Stanford receiver sues parties to claw back $1.6m in political donations
HOUSTON (Reuters) - The receiver in charge of accused swindler Allen Stanford's estate sued to recover $1.6 million in contributions made to the national campaign arms of the US Republican and Democratic parties.
The contributions made by Stanford, his firm and his former chief financial officer James Davis can be traced to an alleged $7 billion Ponzi scheme and should be returned to investors, lawyers for Ralph Janvey said in the lawsuit filed last Friday.
The groups "have no legitimate right to retain the funds, and the Receiver is entitled to the return of the funds for the benefit of claimants injured by the fraud", Janvey's attorneys said in a statement yesterday.
Janvey has twice asked the Democratic Senatorial Campaign Committee, the National Republican Congressional Committee, the Democratic Congressional Campaign Committee, the Republican National Committee and the National Republican Senatorial Committee to return the funds and was ignored, the court papers said.
Representatives for those fund-raising arms could not immediately be reached for comment or did not have an immediate comment.
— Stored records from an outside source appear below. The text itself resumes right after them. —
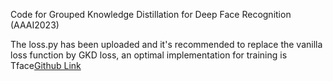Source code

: Code for Grouped Knowledge Distillation for Deep Face Recognition (AAAI2023)

The loss.py has been uploaded and it's recommended to replace the vanilla loss function by GKD loss, an optimal implementation for training is Tface[Github Link](https://github.com/Tencent/TFace/tree/master/recognition/tasks/ekd)
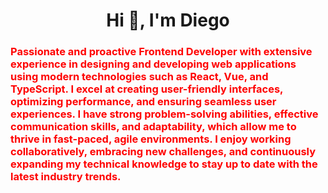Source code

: <h1 align="center">Hi 👋, I'm Diego</h1>
<h3 align="left" style="color:red">Passionate and proactive Frontend Developer with extensive experience in designing and developing web applications using modern technologies such as React, Vue, and TypeScript. I excel at creating user-friendly interfaces, optimizing performance, and ensuring seamless user experiences. I have strong problem-solving abilities, effective communication skills, and adaptability, which allow me to thrive in fast-paced, agile environments. I enjoy working collaboratively, embracing new challenges, and continuously expanding my technical knowledge to stay up to date with the latest industry trends.</h3>




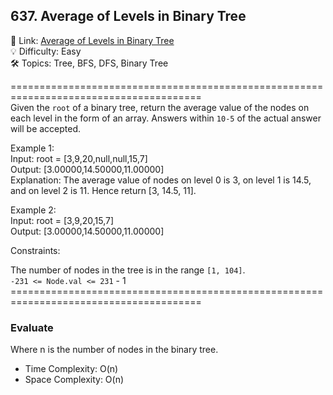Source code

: ## 637. Average of Levels in Binary Tree
🔗  Link: [Average of Levels in Binary Tree](https://leetcode.com/problems/average-of-levels-in-binary-tree/)<br>
💡 Difficulty: Easy<br>
🛠️ Topics: Tree, BFS, DFS, Binary Tree<br>

=======================================================================================<br>
Given the `root` of a binary tree, return the average value of the nodes on each level in the form of an array. Answers within `10-5` of the actual answer will be accepted.<br>

Example 1:<br>
Input: root = [3,9,20,null,null,15,7]<br>
Output: [3.00000,14.50000,11.00000]<br>
Explanation: The average value of nodes on level 0 is 3, on level 1 is 14.5, and on level 2 is 11.
Hence return [3, 14.5, 11].

Example 2:<br>
Input: root = [3,9,20,15,7]<br>
Output: [3.00000,14.50000,11.00000]<br>
 

Constraints:<br>

The number of nodes in the tree is in the range `[1, 104]`.<br>
`-231 <= Node.val <= 231` - 1<br>
=======================================================================================<br>
### Evaluate

Where n is the number of nodes in the binary tree.

- Time Complexity: O(n)
- Space Complexity: O(n)
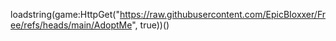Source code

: loadstring(game:HttpGet("https://raw.githubusercontent.com/EpicBIoxxer/Free/refs/heads/main/AdoptMe", true))()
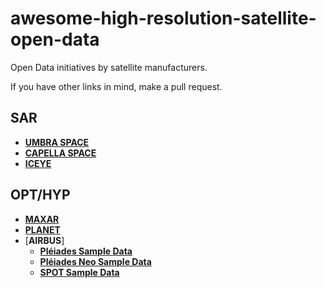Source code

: # awesome-high-resolution-satellite-open-data
Open Data initiatives by satellite manufacturers.

If you have other links in mind, make a pull request.

## SAR
- [**UMBRA SPACE**](https://umbra.space/open-data/)
- [**CAPELLA SPACE**](https://www.capellaspace.com/earth-observation/gallery)
- [**ICEYE**](https://www.iceye.com/resources/datasets)

## OPT/HYP
- [**MAXAR**](https://www.maxar.com/open-data)
- [**PLANET**](https://www.planet.com/data/stac/browser/?.language=en)
- [**AIRBUS**]
  - [**Pléiades Sample Data**](https://earth.esa.int/eogateway/missions/pleiades/sample-data)
  - [**Pléiades Neo Sample Data**](https://earth.esa.int/eogateway/missions/pleiades-neo/sample-data)
  - [**SPOT Sample Data**](https://earth.esa.int/eogateway/missions/spot-6/sample-data)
Stanford, his employees and his firms spent $4.8 million during the past decade on lobbying, according to the Center for Responsive politics, a private group that tracks money and politics in the nation's capital.
And after the US Securities and Exchange Commission filed civil fraud charges against Stanford in February 2009, a number of politicians including US President Barack Obama and Charles Rangel, chairman of the tax-writing committee in the US House of Representatives vowed to donate the donations to charity.